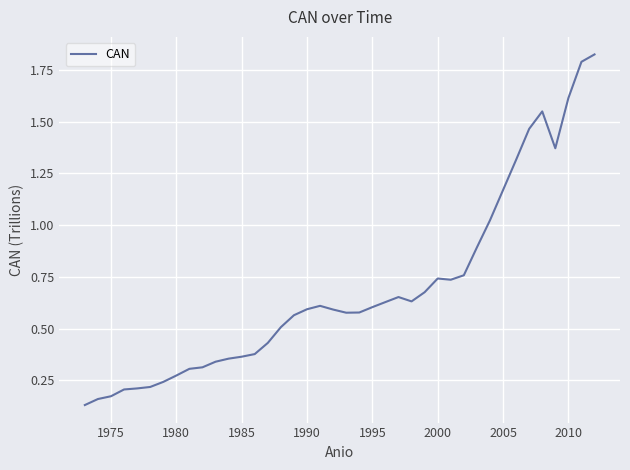

What is the difference between the maximum and minimum values?

1.7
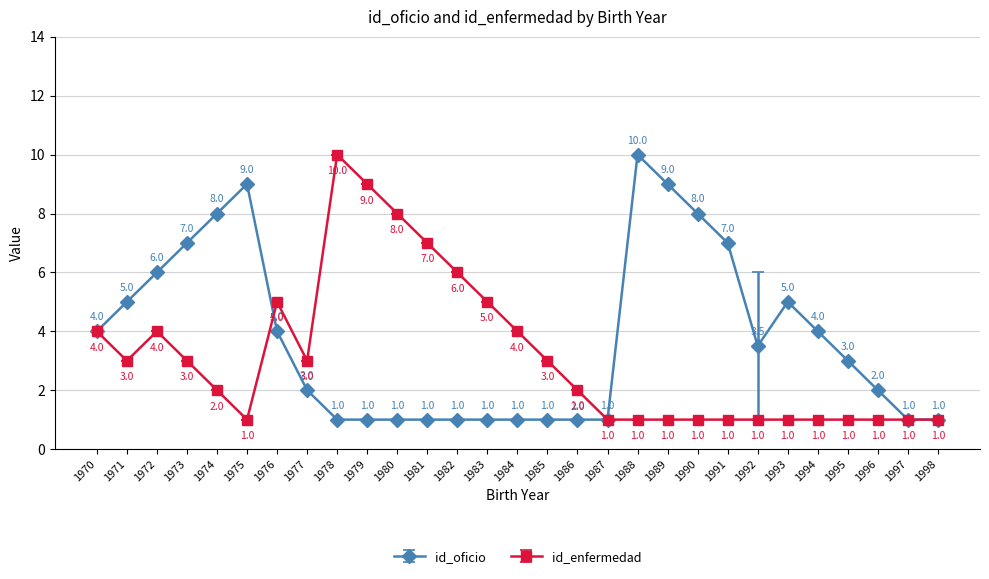

Which series has the largest total across all categories?

id_oficio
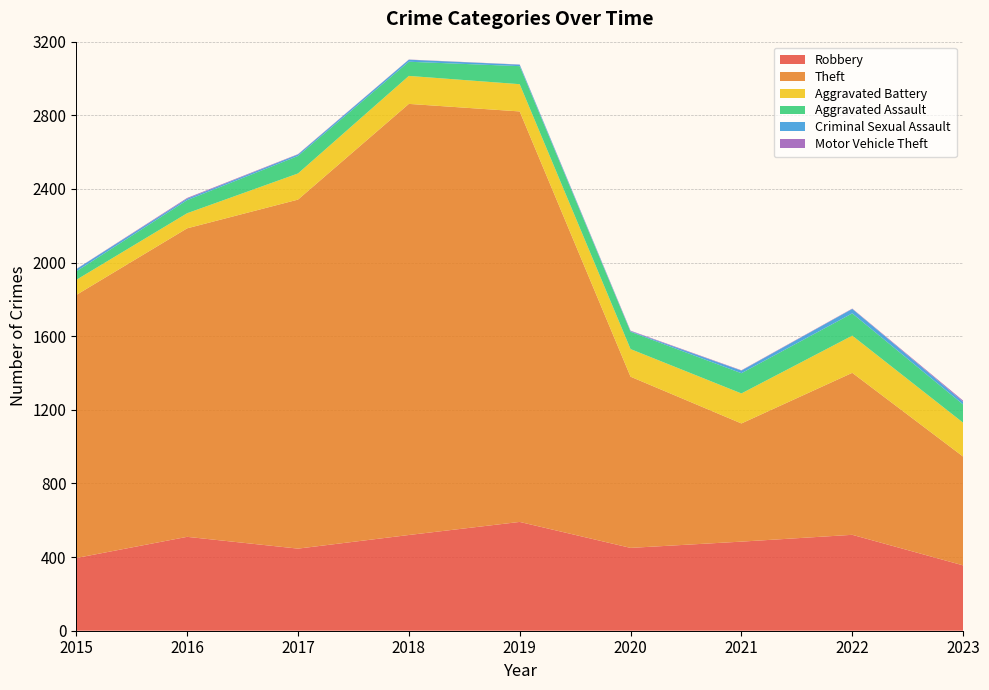

Reading left to right, extract all data points from this chart.

Robbery: 2015=395	2016=510	2017=446	2018=520	2019=591	2020=450	2021=484	2022=521	2023=355
Theft: 2015=1429	2016=1676	2017=1896	2018=2342	2019=2230	2020=930	2021=642	2022=880	2023=591
Aggravated Battery: 2015=82	2016=82	2017=142	2018=152	2019=148	2020=150	2021=163	2022=202	2023=184
Aggravated Assault: 2015=46	2016=71	2017=95	2018=77	2019=98	2020=94	2021=110	2022=121	2023=99
Criminal Sexual Assault: 2015=12	2016=8	2017=8	2018=11	2019=8	2020=3	2021=14	2022=24	2023=15
Motor Vehicle Theft: 2015=1	2016=4	2017=2	2018=1	2019=1	2020=3	2021=2	2022=2	2023=6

◇ ◇ ◇ ◇ ◇ ◇ ◇

→ Task directions:
Rewrite all the records above with "chart" swapped for "graph" and everything else unchanged. Omit the pictures.

→ Problem solution:
What is the difference between the maximum and minimum values?

1.7

Which series has the largest total across all categories?

id_oficio

Reading left to right, extract all data points from this graph.

Robbery: 2015=395	2016=510	2017=446	2018=520	2019=591	2020=450	2021=484	2022=521	2023=355
Theft: 2015=1429	2016=1676	2017=1896	2018=2342	2019=2230	2020=930	2021=642	2022=880	2023=591
Aggravated Battery: 2015=82	2016=82	2017=142	2018=152	2019=148	2020=150	2021=163	2022=202	2023=184
Aggravated Assault: 2015=46	2016=71	2017=95	2018=77	2019=98	2020=94	2021=110	2022=121	2023=99
Criminal Sexual Assault: 2015=12	2016=8	2017=8	2018=11	2019=8	2020=3	2021=14	2022=24	2023=15
Motor Vehicle Theft: 2015=1	2016=4	2017=2	2018=1	2019=1	2020=3	2021=2	2022=2	2023=6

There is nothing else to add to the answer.